Our first reasonably complete copy of the Gospel of John is from around 200 C.E. That is still a long time after John was written (well over a century). But it is still pretty old—older than most manuscripts for most other authors from the ancient world, by a wide margin. Our first complete manuscripts of the New Testament start appearing about 150 years after that, in the mid-fourth century C.E. (three hundred years or so after the originals). And so with the New Testament we are in the good situation of having some manuscripts—even if highly fragmentary—from within a century or two of the books’ originally having been written.

Still, you may have already have figured out more of the bad news. Having a few scraps from within a hundred years of when the New Testament was written does not give us what we’d really like to have: complete manuscripts from near the time the authors published their books. If our first reasonably complete copies of the New Testament do not appear until two or three centuries after the books were first put in circulation, that’s two or three hundred years of scribes copying and recopying, making mistakes, multiplying mistakes, changing the text in ways big and small before we have complete copies.

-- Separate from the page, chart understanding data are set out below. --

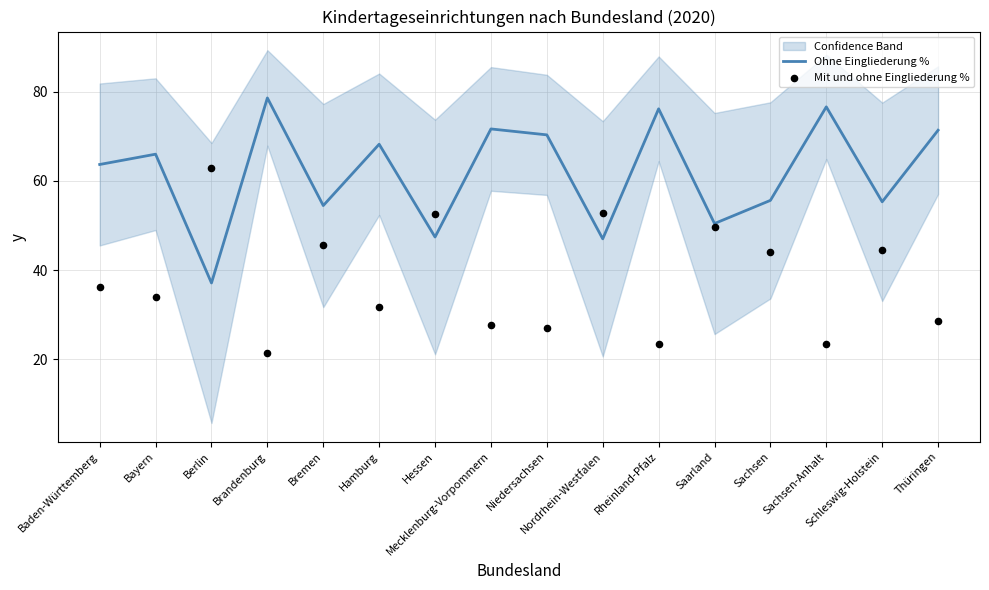

Which series has the largest total across all categories?

Ohne Eingliederung %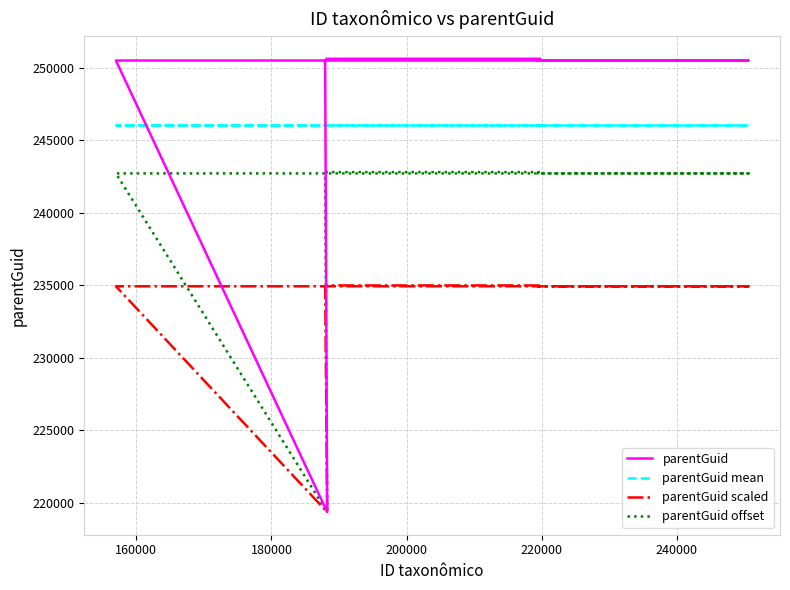

True or false: parentGuid offset has a value of 98773.7 at 200000.

False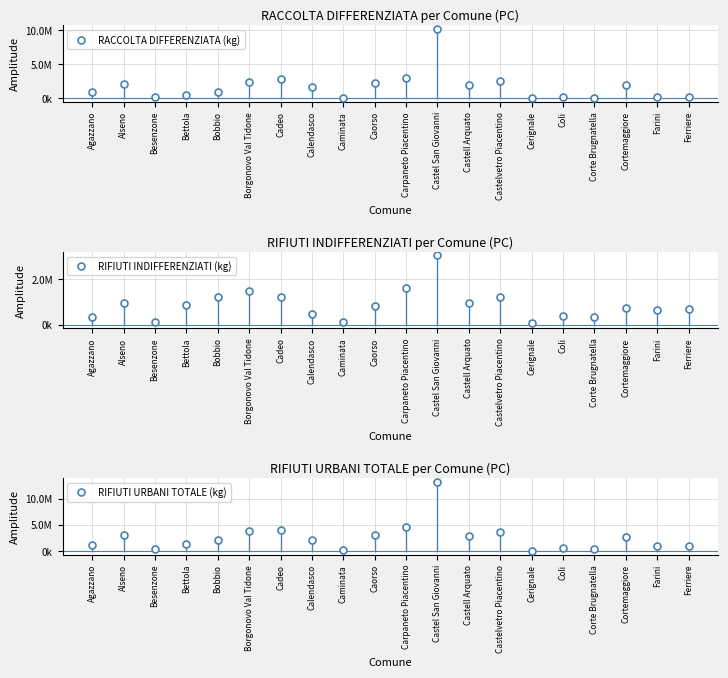

Which series has the largest range (max minus min)?

RIFIUTI URBANI TOTALE (kg)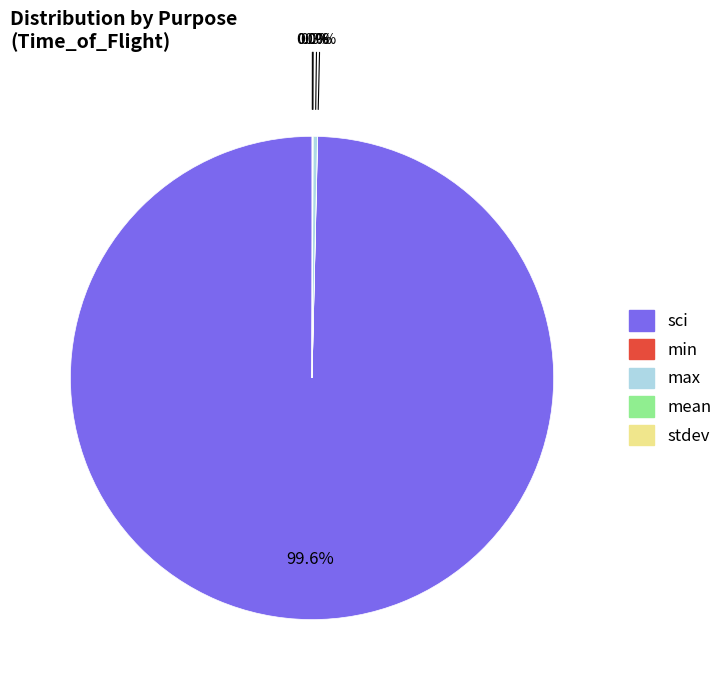

Is there a majority slice in this chart?

Yes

We can’t compare these, our oldest surviving copies, with yet older ones to see where their mistakes are. There aren’t any older ones.

And the problems get worse. In later times, when we have an abundance of manuscripts, the copyists of the New Testament were trained scribes—usually monks in monasteries who copied manuscripts as a sacred duty. These monks of the Middle Ages did their level best—most, but not all, of the time—to copy their texts accurately. They sometimes got tired and inattentive and made mistakes; and they sometimes changed the text because they thought it was supposed to be changed. Still, for the most part they did a good job. But that was only much later in Christian history. In the earliest centuries, the vast majority of copyists of the New Testament books were not trained scribes. We know this because we can examine their copies and evaluate the quality of their handwriting, and we can assess how accurately they did their work. The striking and disappointing fact is that our earliest manuscripts of the New Testament have far more mistakes and differences in them than our later ones. The earlier we go in the history of copying these texts, the less skilled and attentive the scribes appear to have been.

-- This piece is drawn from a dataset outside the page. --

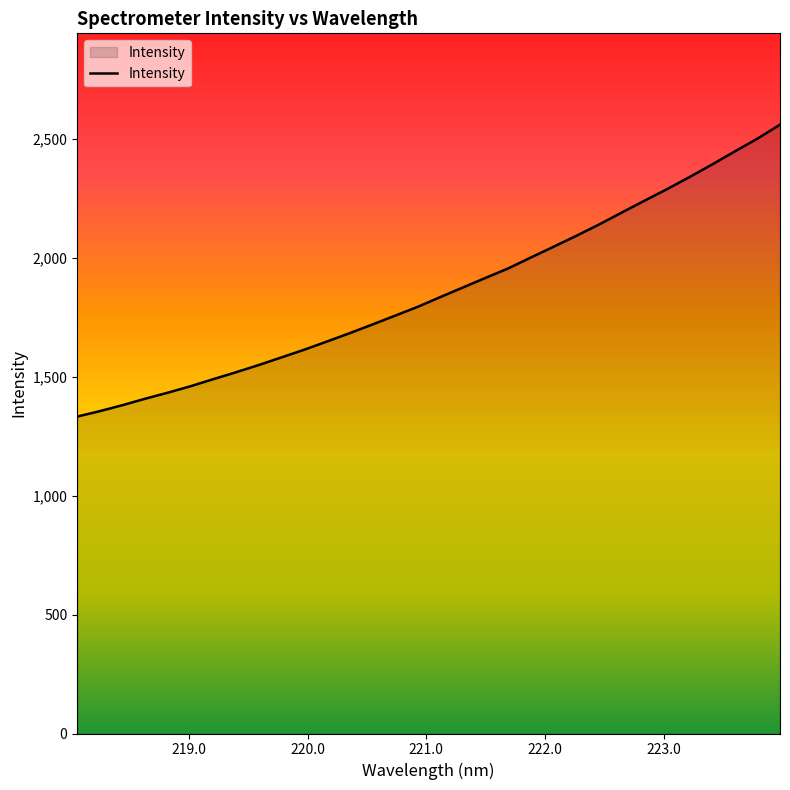

What is the sum of all values?

59553.3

Another way to put this: if you take two New Testament manuscripts from around the year 1000 and compare them to one another, they are often very much alike in every verse. But if you do the same thing with the fragmentary copies made around the year 200, you find lots and lots of differences—differences both from the manuscripts of the year 1000 and, more disconcertingly, differences from one another. This tells us that the earliest scribes were not as skilled or assiduous as the later ones. And that’s a problem, because all of our surviving manuscripts were copied from earlier manuscripts, and the earliest copies of all were filled with mistakes. If our earliest known copyists made tons of mistakes, how many mistakes were made by their predecessors, who produced the copies that they copied? We have no way of knowing.

That doesn’t mean, however, that we should give up all hope of ever discovering what the New Testament authors wrote. It simply means that there are some places, possibly a lot of places, where we will never know for sure.